Kategorie „ungezuckert“

Eigentlich glaubt man zu wissen, worauf der Film hinausläuft: irgendwie wird der Alte sich doch noch nützlich machen, denen, die ihn für einen Rassisten und Reaktionär halten, das Gegenteil beweisen und den Jüngeren in punkto Lebensführung wichtige Lektionen erteilen. Von wegen: im Leben kommt es auf die Liebe an.
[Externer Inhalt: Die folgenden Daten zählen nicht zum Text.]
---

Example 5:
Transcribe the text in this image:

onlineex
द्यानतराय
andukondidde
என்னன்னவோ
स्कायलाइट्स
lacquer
Aber in „Kaffee mit Milch und Stress“ kommt es anders. Nicht radikal anders, sondern nuanciert anders. Denn die verklärenden Rückblenden des Alten werden mehr und mehr nicht direkt als Lebenslügen, sondern milder gesagt: als Euphemismen enttarnt. Auf der anderen Seite läuft im Familienleben des Sohnes auch so einiges schief, aber das Schöne ist, dass es nicht den Vater braucht, um die Konflikte zu befrieden, sondern die neue Generation auch ohne ihn Lösungen findet.

So verzichtet „Kaffee mit Milch und Stress“ auf plakative Versöhnungen und schlussendliche Liebesbeteuerungen, wie sie sonst im Genre üblich sind. Stattdessen funktioniert der Film als Appell für mehr Flexibilität, im Denken wie im Tun, von allen Generationen. Das klingt nun fast wieder süßlich, aber in der Zurückhaltung, mit der es hier dargebracht ist, entspricht es zumindest der Kategorie „ungezuckert“.